*** Given information Section Begins ***
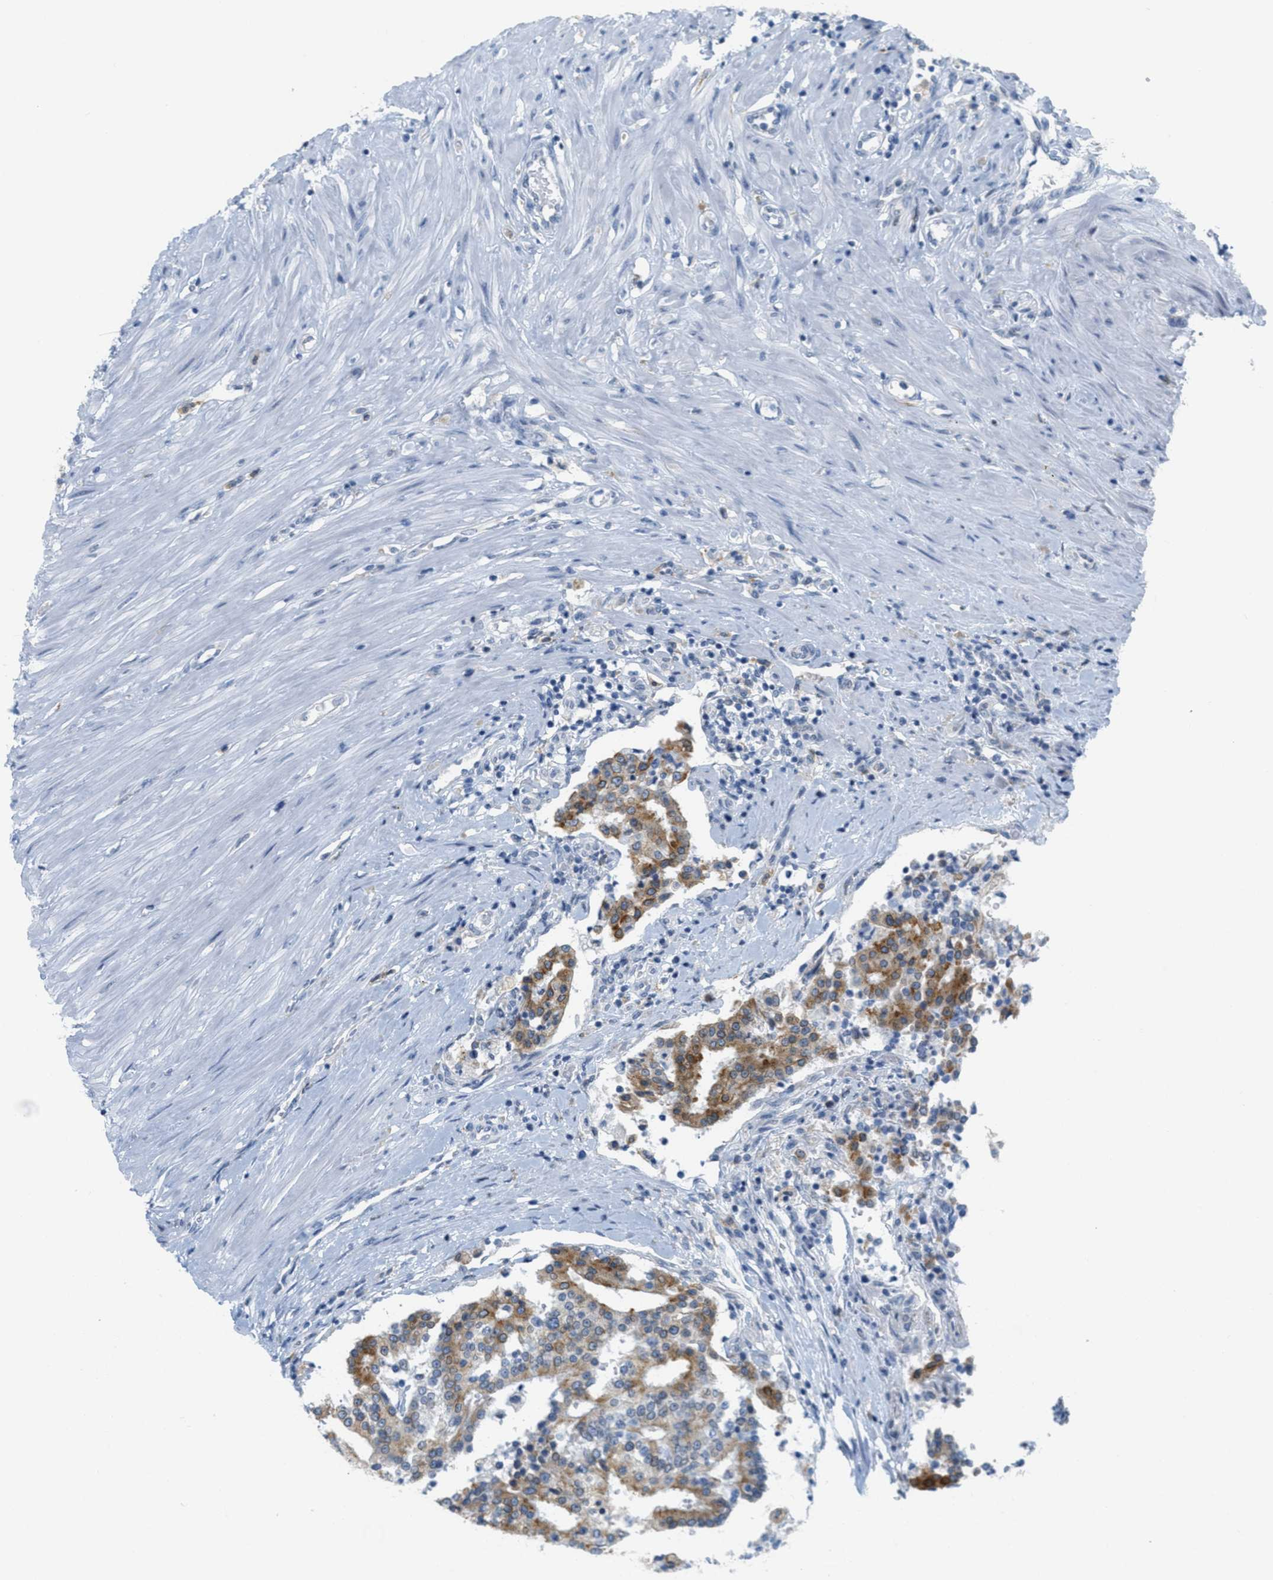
{"staining": {"intensity": "moderate", "quantity": "25%-75%", "location": "cytoplasmic/membranous"}, "tissue": "seminal vesicle", "cell_type": "Glandular cells", "image_type": "normal", "snomed": [{"axis": "morphology", "description": "Normal tissue, NOS"}, {"axis": "morphology", "description": "Adenocarcinoma, High grade"}, {"axis": "topography", "description": "Prostate"}, {"axis": "topography", "description": "Seminal veicle"}], "caption": "A brown stain highlights moderate cytoplasmic/membranous positivity of a protein in glandular cells of benign seminal vesicle.", "gene": "TEX264", "patient": {"sex": "male", "age": 55}}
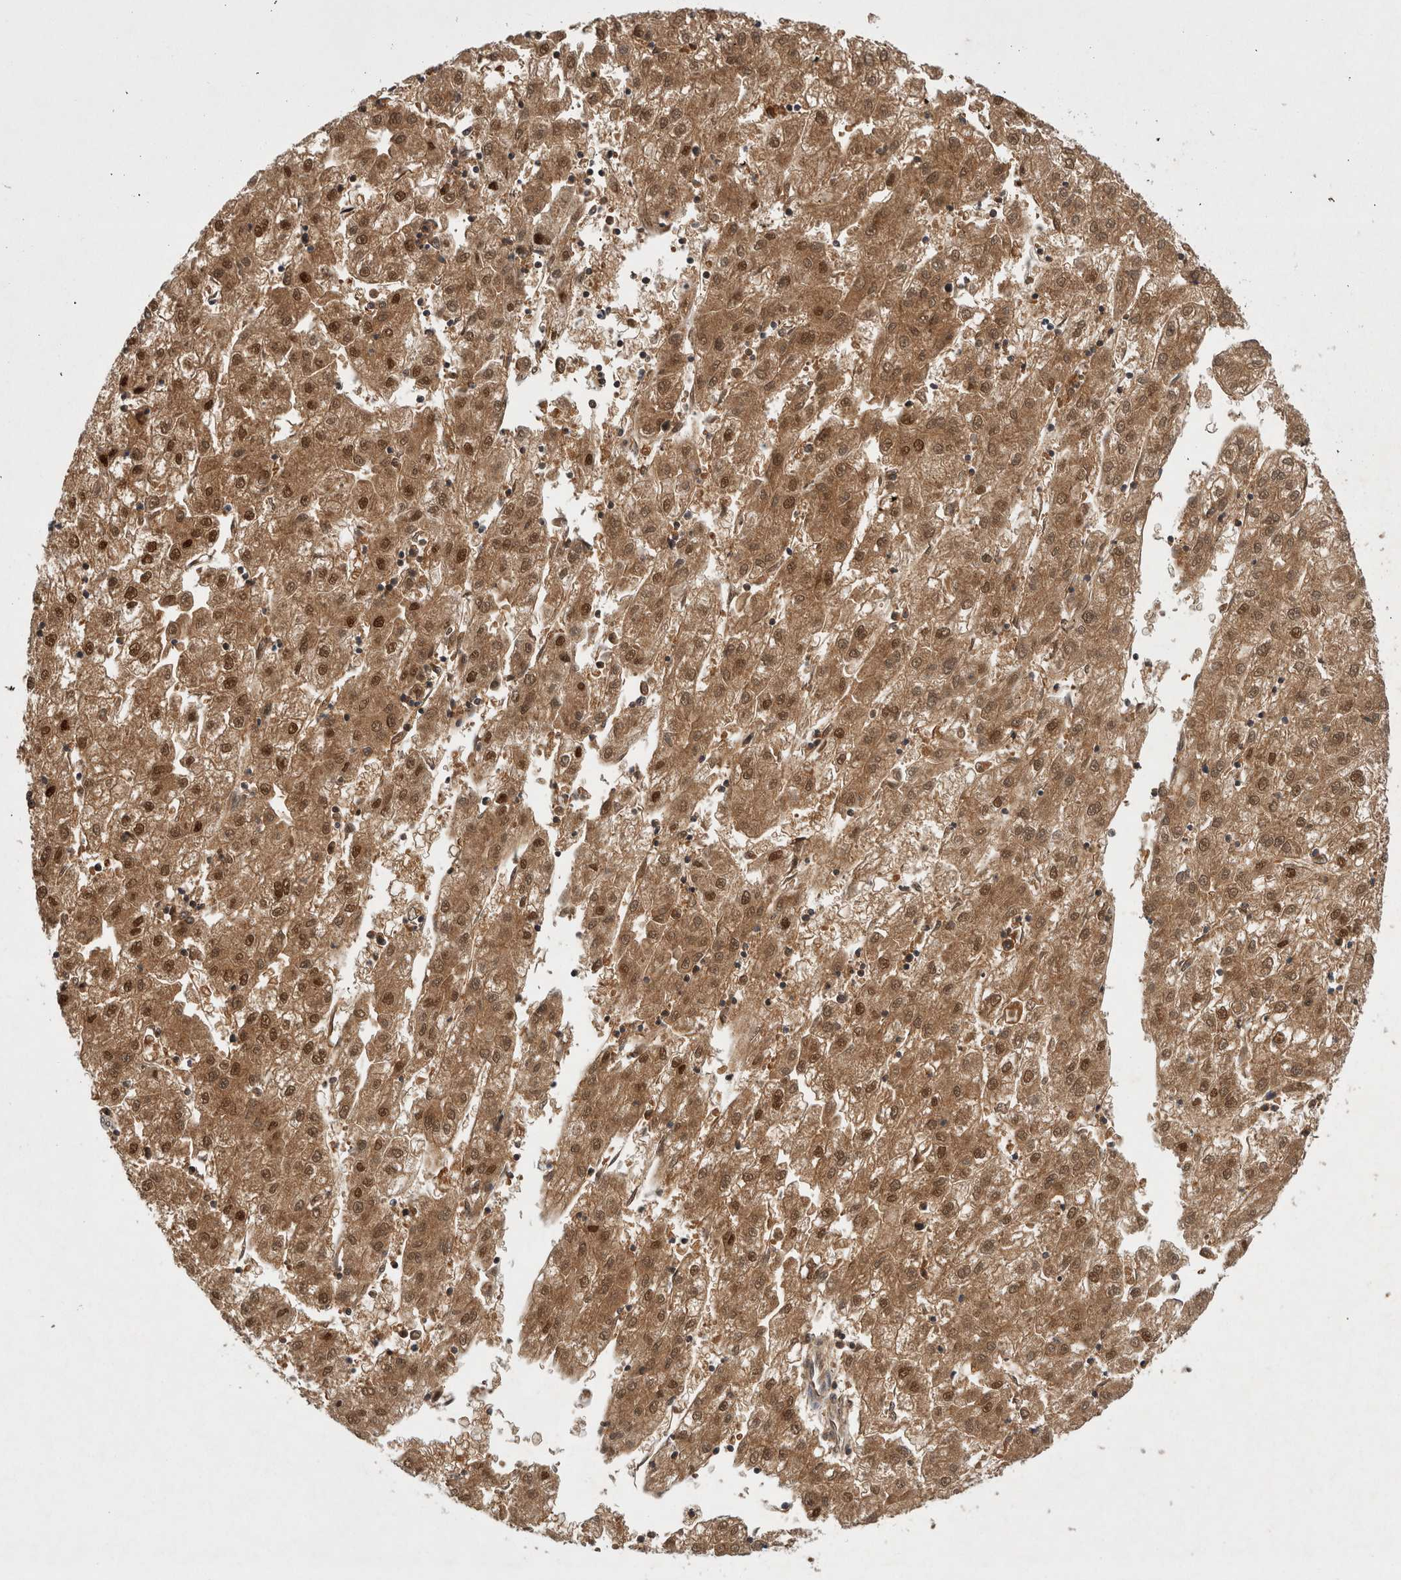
{"staining": {"intensity": "moderate", "quantity": ">75%", "location": "cytoplasmic/membranous,nuclear"}, "tissue": "liver cancer", "cell_type": "Tumor cells", "image_type": "cancer", "snomed": [{"axis": "morphology", "description": "Carcinoma, Hepatocellular, NOS"}, {"axis": "topography", "description": "Liver"}], "caption": "Immunohistochemistry (IHC) histopathology image of human liver hepatocellular carcinoma stained for a protein (brown), which reveals medium levels of moderate cytoplasmic/membranous and nuclear expression in approximately >75% of tumor cells.", "gene": "PSMB2", "patient": {"sex": "male", "age": 72}}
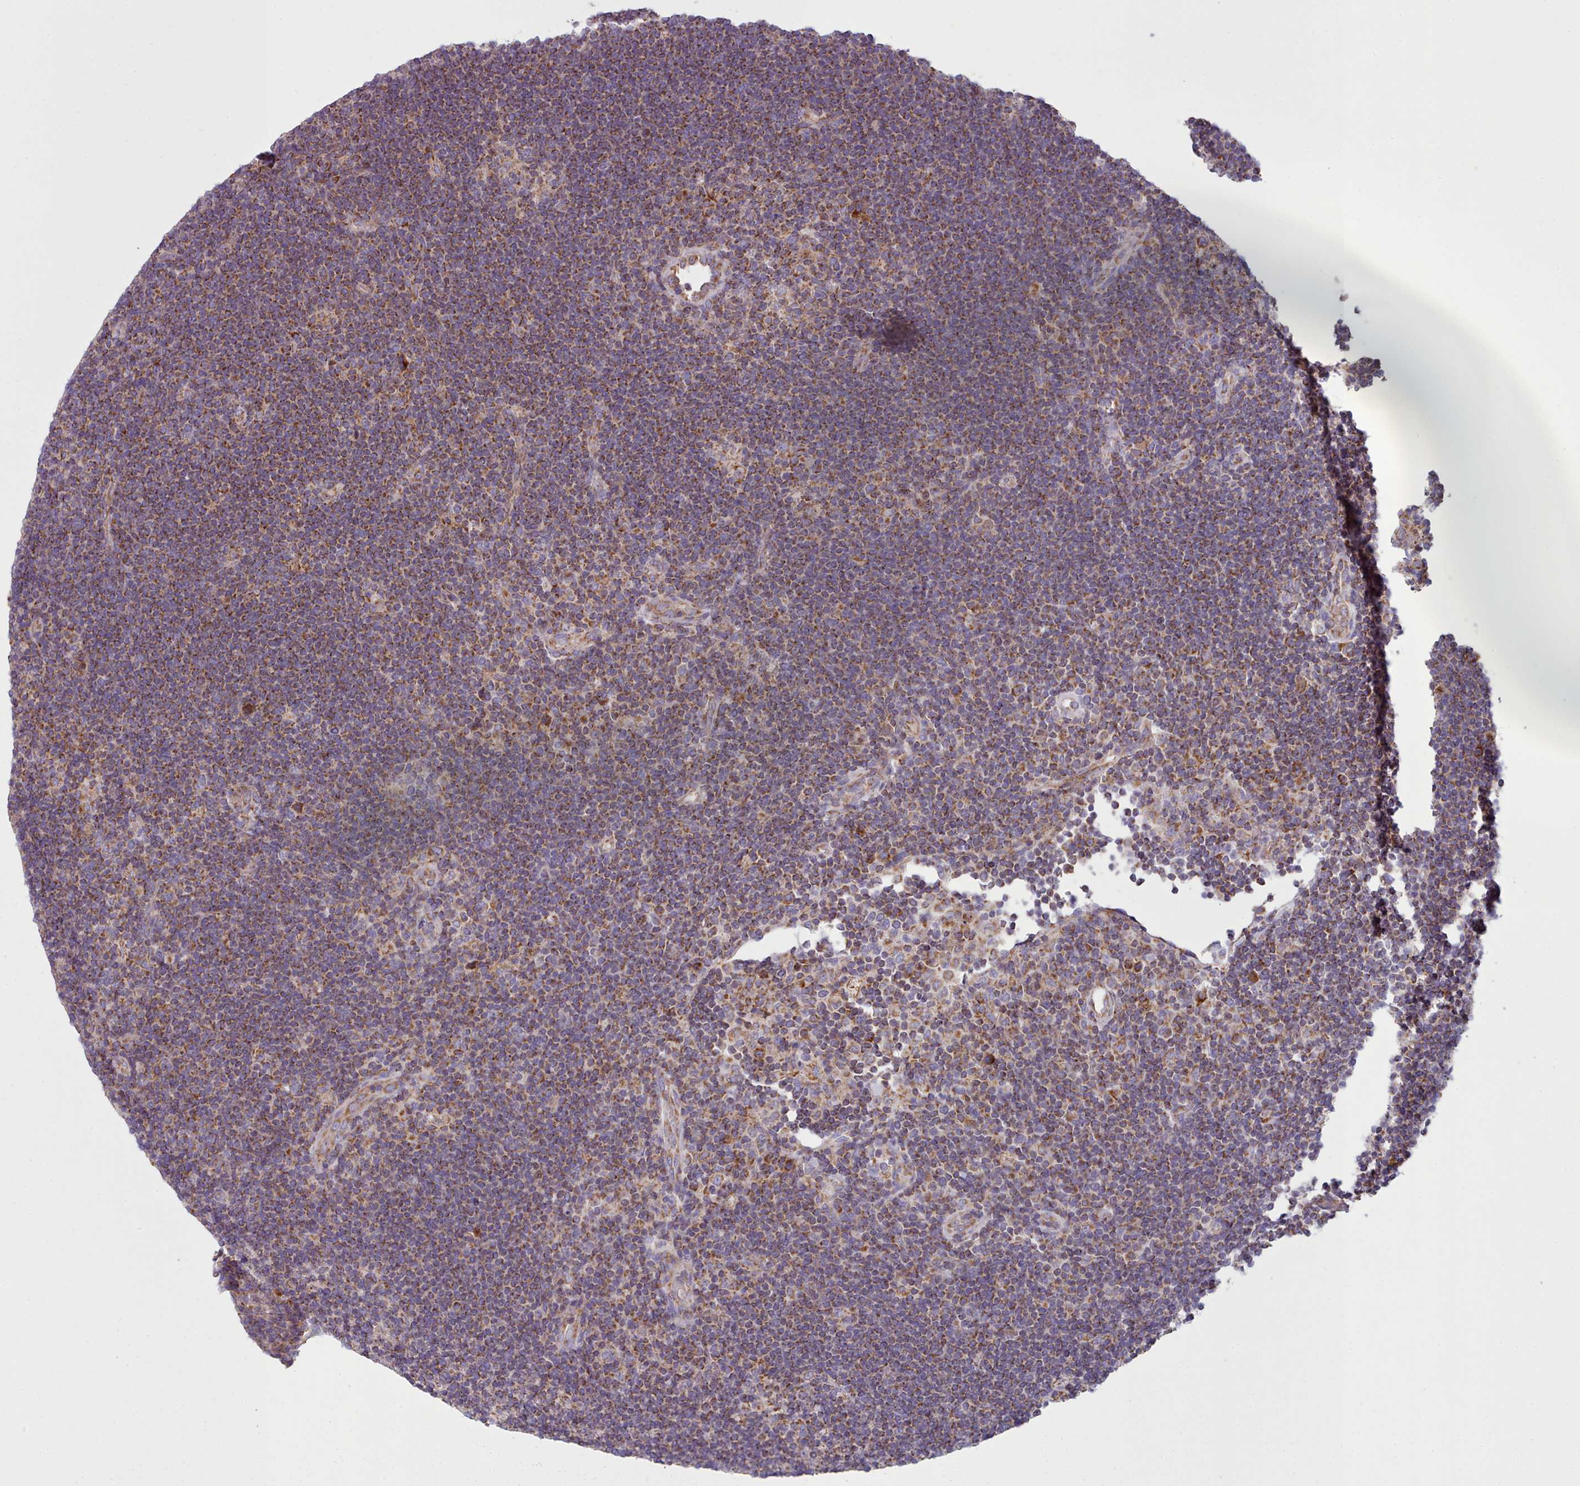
{"staining": {"intensity": "moderate", "quantity": ">75%", "location": "cytoplasmic/membranous"}, "tissue": "lymphoma", "cell_type": "Tumor cells", "image_type": "cancer", "snomed": [{"axis": "morphology", "description": "Hodgkin's disease, NOS"}, {"axis": "topography", "description": "Lymph node"}], "caption": "IHC histopathology image of neoplastic tissue: human lymphoma stained using IHC exhibits medium levels of moderate protein expression localized specifically in the cytoplasmic/membranous of tumor cells, appearing as a cytoplasmic/membranous brown color.", "gene": "SRP54", "patient": {"sex": "female", "age": 57}}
*** Given information Section Ends ***
[The problem]: Take the lines from the start of the material to the line with "(IHC) histopathology image", both included, and transcribe them exactly without the pictures.

[Output for this task]:
{"staining": {"intensity": "moderate", "quantity": "25%-75%", "location": "cytoplasmic/membranous"}, "tissue": "seminal vesicle", "cell_type": "Glandular cells", "image_type": "normal", "snomed": [{"axis": "morphology", "description": "Normal tissue, NOS"}, {"axis": "morphology", "description": "Adenocarcinoma, High grade"}, {"axis": "topography", "description": "Prostate"}, {"axis": "topography", "description": "Seminal veicle"}], "caption": "A brown stain highlights moderate cytoplasmic/membranous positivity of a protein in glandular cells of benign seminal vesicle.", "gene": "TEX264", "patient": {"sex": "male", "age": 55}}
{"staining": {"intensity": "moderate", "quantity": ">75%", "location": "cytoplasmic/membranous,nuclear"}, "tissue": "liver cancer", "cell_type": "Tumor cells", "image_type": "cancer", "snomed": [{"axis": "morphology", "description": "Carcinoma, Hepatocellular, NOS"}, {"axis": "topography", "description": "Liver"}], "caption": "Immunohistochemistry (IHC) histopathology image of human liver hepatocellular carcinoma stained for a protein (brown), which reveals medium levels of moderate cytoplasmic/membranous and nuclear expression in approximately >75% of tumor cells.", "gene": "PSMB2", "patient": {"sex": "male", "age": 72}}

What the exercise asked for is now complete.